Am 8.12.2781 schlich Ulysses Messers Konvoi die Caravac-Brücke entlang. Von schützendem Glas umgeben stand er stolz und starrte über die Menge, die gezwungen war zu jubeln. Linton und Fiona waren in einem separaten Hover untergebracht. Augenzeugen berichten, dass Messer X. öffentlich weinte, als das Kanos-Stadion in den Blick kam.

Dann explodierte die Bombe. Eine Widerstandsgruppe hatte es mit der heimlichen Hilfe von Fiona zustande gebracht, dutzende Chargen hochexplosiver Stoffe an dem Fundament anzubringen. Die Explosion war sehr viel stärker als erwartet und tötete tausende Anwesende in dem Stadion und hunderte, die außerhalb als Begrüßungskomitee warteten.

Messer X. sah sein Vermächtnis in einer Wolke aus Flammen und Rauch kollabieren. Sein Kontingent, bestehend aus Agenten der Advocacy, setzte sich unverzüglich in Bewegung und geleitete den Imperator zu einem sicheren Ort, aber militärische Kräfte, die Linton die Treue geschworen hatten, fingen sie ab.

Die Straßen wandelten sich schnell in einen Überlebenskampf, als Militär und Advocacy aufeinander prallten. Messers Wachen konnten den Imperator gerade noch vor dem initialen Hinterhalt beschützen. Ulysses floh durch die Straßen der Stadt und zog sich in eines seiner neu gestalteten Regierungsgebäude zurück.

Seine Advocacy-Truppe verschanzte sich, um ihren Imperator zu beschützen bis Verstärkungen eintrafen, wurde jedoch schnell von mehreren hundert Soldaten der Army und Marines umzingelt. Ulysses schloss sich in einem Büro im zwölften Stockwerk ein.
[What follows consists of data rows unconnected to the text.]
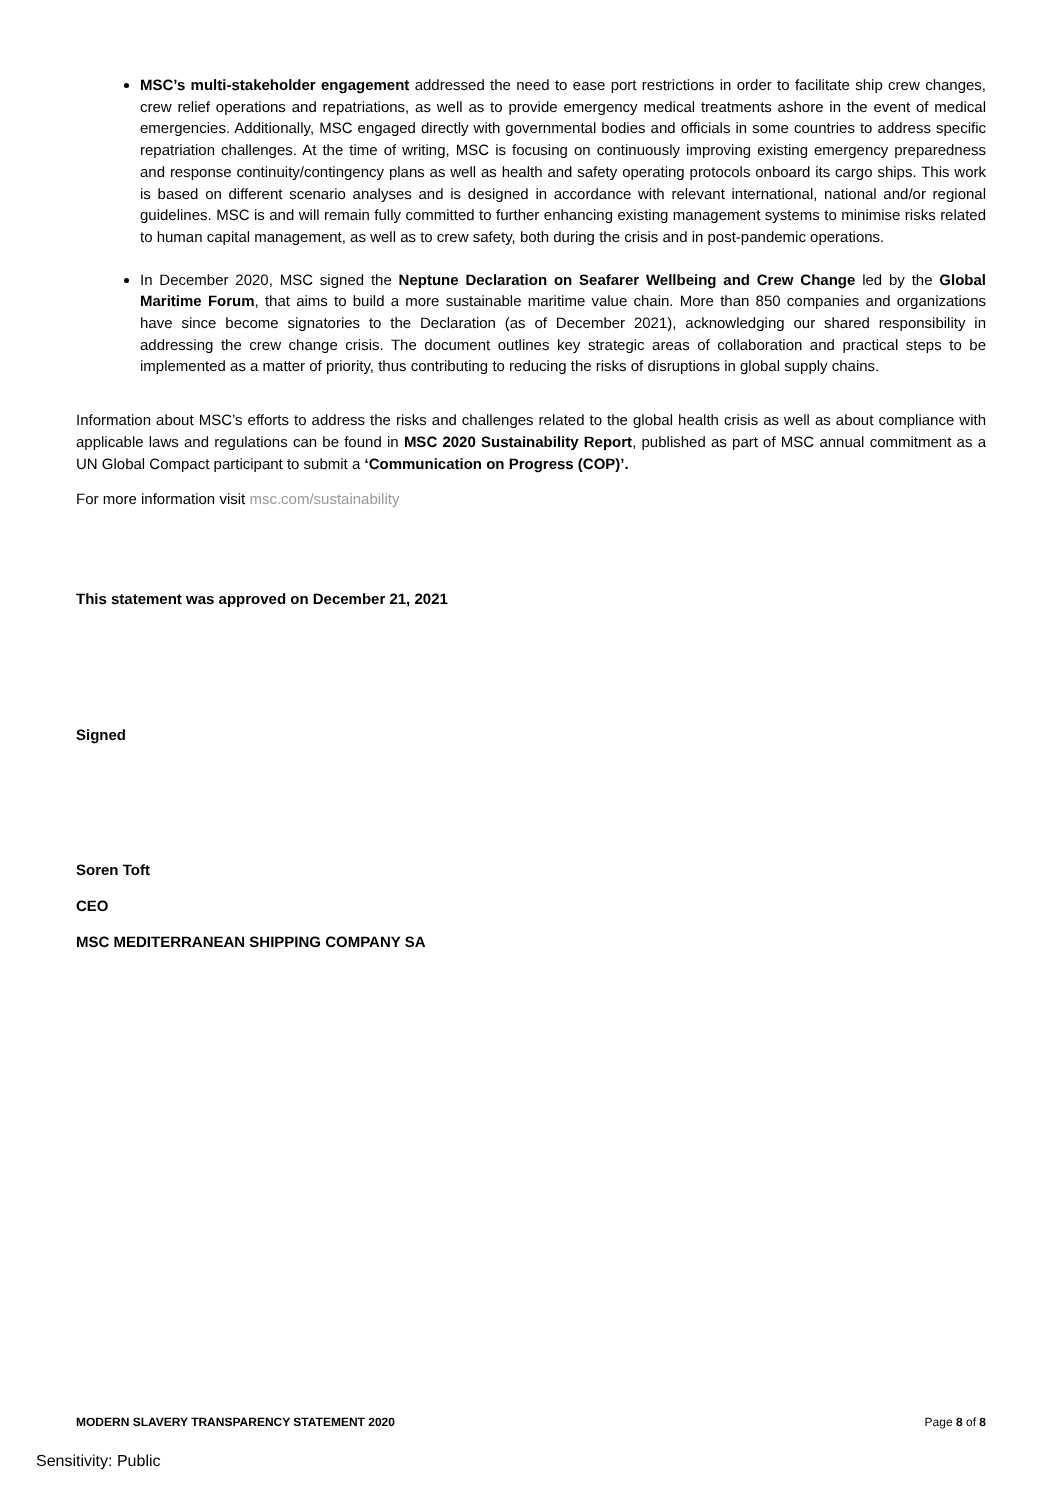MSC’s multi-stakeholder engagement addressed the need to ease port restrictions in order to facilitate ship crew changes, crew relief operations and repatriations, as well as to provide emergency medical treatments ashore in the event of medical emergencies. Additionally, MSC engaged directly with governmental bodies and officials in some countries to address specific repatriation challenges. At the time of writing, MSC is focusing on continuously improving existing emergency preparedness and response continuity/contingency plans as well as health and safety operating protocols onboard its cargo ships. This work is based on different scenario analyses and is designed in accordance with relevant international, national and/or regional guidelines. MSC is and will remain fully committed to further enhancing existing management systems to minimise risks related to human capital management, as well as to crew safety, both during the crisis and in post-pandemic operations.
In December 2020, MSC signed the Neptune Declaration on Seafarer Wellbeing and Crew Change led by the Global Maritime Forum, that aims to build a more sustainable maritime value chain. More than 850 companies and organizations have since become signatories to the Declaration (as of December 2021), acknowledging our shared responsibility in addressing the crew change crisis. The document outlines key strategic areas of collaboration and practical steps to be implemented as a matter of priority, thus contributing to reducing the risks of disruptions in global supply chains.
Information about MSC’s efforts to address the risks and challenges related to the global health crisis as well as about compliance with applicable laws and regulations can be found in MSC 2020 Sustainability Report, published as part of MSC annual commitment as a UN Global Compact participant to submit a ‘Communication on Progress (COP)’.
For more information visit msc.com/sustainability
This statement was approved on December 21, 2021
Signed
Soren Toft
CEO
MSC MEDITERRANEAN SHIPPING COMPANY SA
MODERN SLAVERY TRANSPARENCY STATEMENT 2020 Page 8 of 8
Sensitivity: Public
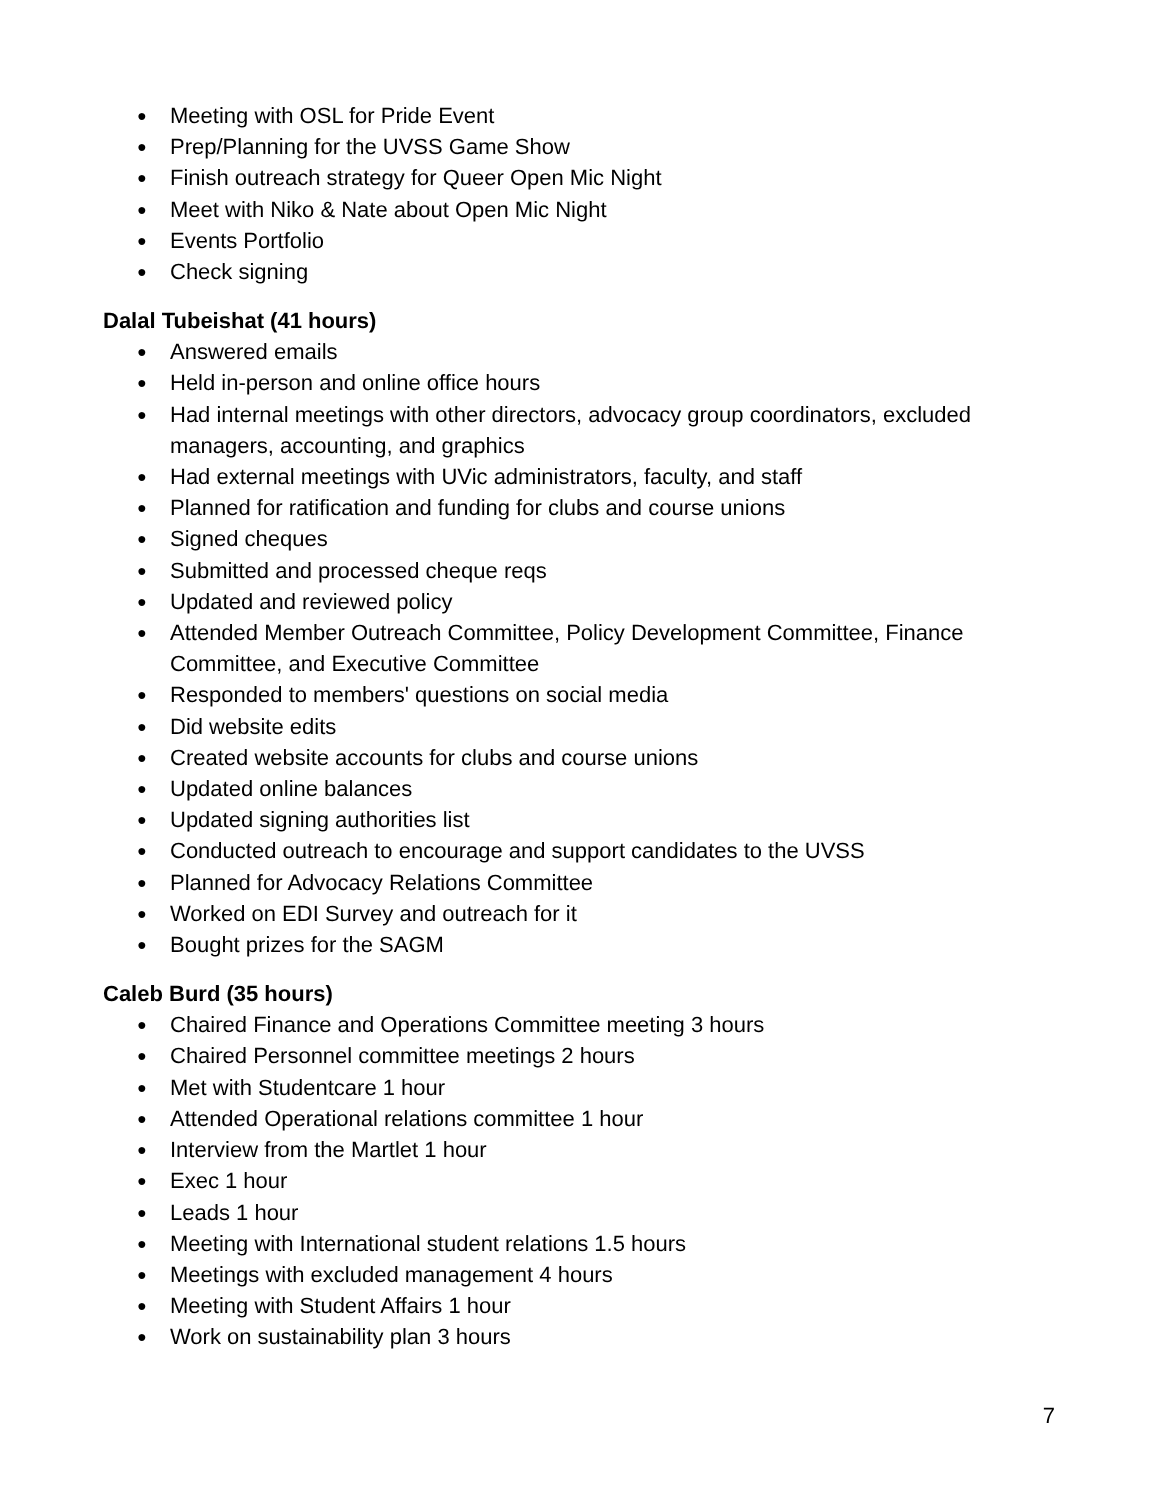● Meeting with OSL for Pride Event
● Prep/Planning for the UVSS Game Show
● Finish outreach strategy for Queer Open Mic Night
● Meet with Niko & Nate about Open Mic Night
● Events Portfolio
● Check signing
Dalal Tubeishat (41 hours)
● Answered emails
● Held in-person and online office hours
● Had internal meetings with other directors, advocacy group coordinators, excluded managers, accounting, and graphics
● Had external meetings with UVic administrators, faculty, and staff
● Planned for ratification and funding for clubs and course unions
● Signed cheques
● Submitted and processed cheque reqs
● Updated and reviewed policy
● Attended Member Outreach Committee, Policy Development Committee, Finance Committee, and Executive Committee
● Responded to members' questions on social media
● Did website edits
● Created website accounts for clubs and course unions
● Updated online balances
● Updated signing authorities list
● Conducted outreach to encourage and support candidates to the UVSS
● Planned for Advocacy Relations Committee
● Worked on EDI Survey and outreach for it
● Bought prizes for the SAGM
Caleb Burd (35 hours)
● Chaired Finance and Operations Committee meeting 3 hours
● Chaired Personnel committee meetings 2 hours
● Met with Studentcare 1 hour
● Attended Operational relations committee 1 hour
● Interview from the Martlet 1 hour
● Exec 1 hour
● Leads 1 hour
● Meeting with International student relations 1.5 hours
● Meetings with excluded management 4 hours
● Meeting with Student Affairs 1 hour
● Work on sustainability plan 3 hours
7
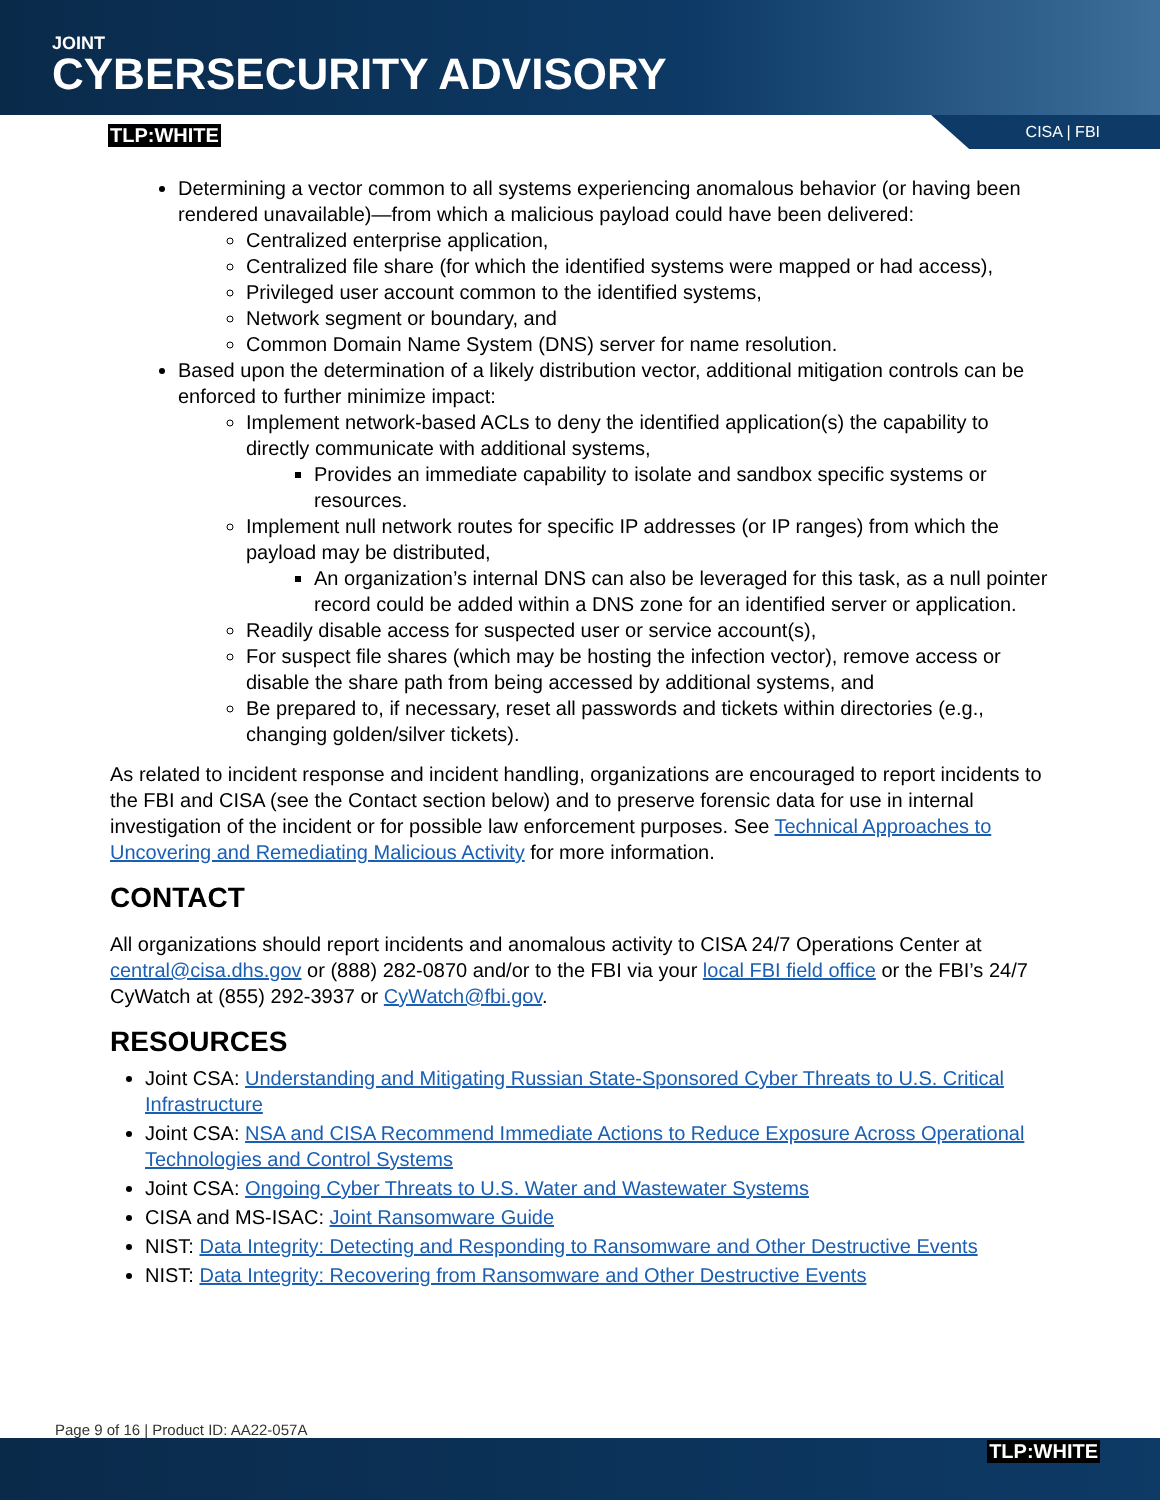JOINT
CYBERSECURITY ADVISORY
TLP:WHITE CISA | FBI
Determining a vector common to all systems experiencing anomalous behavior (or having been rendered unavailable)—from which a malicious payload could have been delivered:
Centralized enterprise application,
Centralized file share (for which the identified systems were mapped or had access),
Privileged user account common to the identified systems,
Network segment or boundary, and
Common Domain Name System (DNS) server for name resolution.
Based upon the determination of a likely distribution vector, additional mitigation controls can be enforced to further minimize impact:
Implement network-based ACLs to deny the identified application(s) the capability to directly communicate with additional systems,
Provides an immediate capability to isolate and sandbox specific systems or resources.
Implement null network routes for specific IP addresses (or IP ranges) from which the payload may be distributed,
An organization’s internal DNS can also be leveraged for this task, as a null pointer record could be added within a DNS zone for an identified server or application.
Readily disable access for suspected user or service account(s),
For suspect file shares (which may be hosting the infection vector), remove access or disable the share path from being accessed by additional systems, and
Be prepared to, if necessary, reset all passwords and tickets within directories (e.g., changing golden/silver tickets).
As related to incident response and incident handling, organizations are encouraged to report incidents to the FBI and CISA (see the Contact section below) and to preserve forensic data for use in internal investigation of the incident or for possible law enforcement purposes. See Technical Approaches to Uncovering and Remediating Malicious Activity for more information.
CONTACT
All organizations should report incidents and anomalous activity to CISA 24/7 Operations Center at central@cisa.dhs.gov or (888) 282-0870 and/or to the FBI via your local FBI field office or the FBI’s 24/7 CyWatch at (855) 292-3937 or CyWatch@fbi.gov.
RESOURCES
Joint CSA: Understanding and Mitigating Russian State-Sponsored Cyber Threats to U.S. Critical Infrastructure
Joint CSA: NSA and CISA Recommend Immediate Actions to Reduce Exposure Across Operational Technologies and Control Systems
Joint CSA: Ongoing Cyber Threats to U.S. Water and Wastewater Systems
CISA and MS-ISAC: Joint Ransomware Guide
NIST: Data Integrity: Detecting and Responding to Ransomware and Other Destructive Events
NIST: Data Integrity: Recovering from Ransomware and Other Destructive Events
Page 9 of 16 | Product ID: AA22-057A
TLP:WHITE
Er blickte nach draußen und sah seinen Sohn ungeduldig auf der Seite des Militärs stehen.

Es war nur eine Frage von Minuten, bis klar wurde, dass das Militär die Advocacy-Verteidiger überwältigen würde. Imperator Messer X. realisierte, dass er die Nacht nicht überleben würde und nahm sich mit seiner zeremoniellen Pistole selbst das Leben.

Am Nachmittag des Putsches wurde Linton Messer als Messer XI. ermächtigt. Seine erste Aktion war es, die Revolutionäre, die Fiona für die Bombardierung des Stadions angeworben hatte, festnehmen und für das Verbrechen des Hochverrats hinrichten zu lassen.

Während Linton Messer absolut keine Reue über den Tod seines Vaters empfand, gab es eine Sache, die er nicht hätte voraussehen können. Seine und Fionas Aktionen jener Nacht hatten eine Infrastruktur erschaffen, welche die revolutionäre Bewegung gestärkt hatte, wie niemals zuvor. Eine Bewegung, die ihn elf Jahre später zu Sturz bringen und die Menschheit aus dieser dunklen Zeit befreien sollte.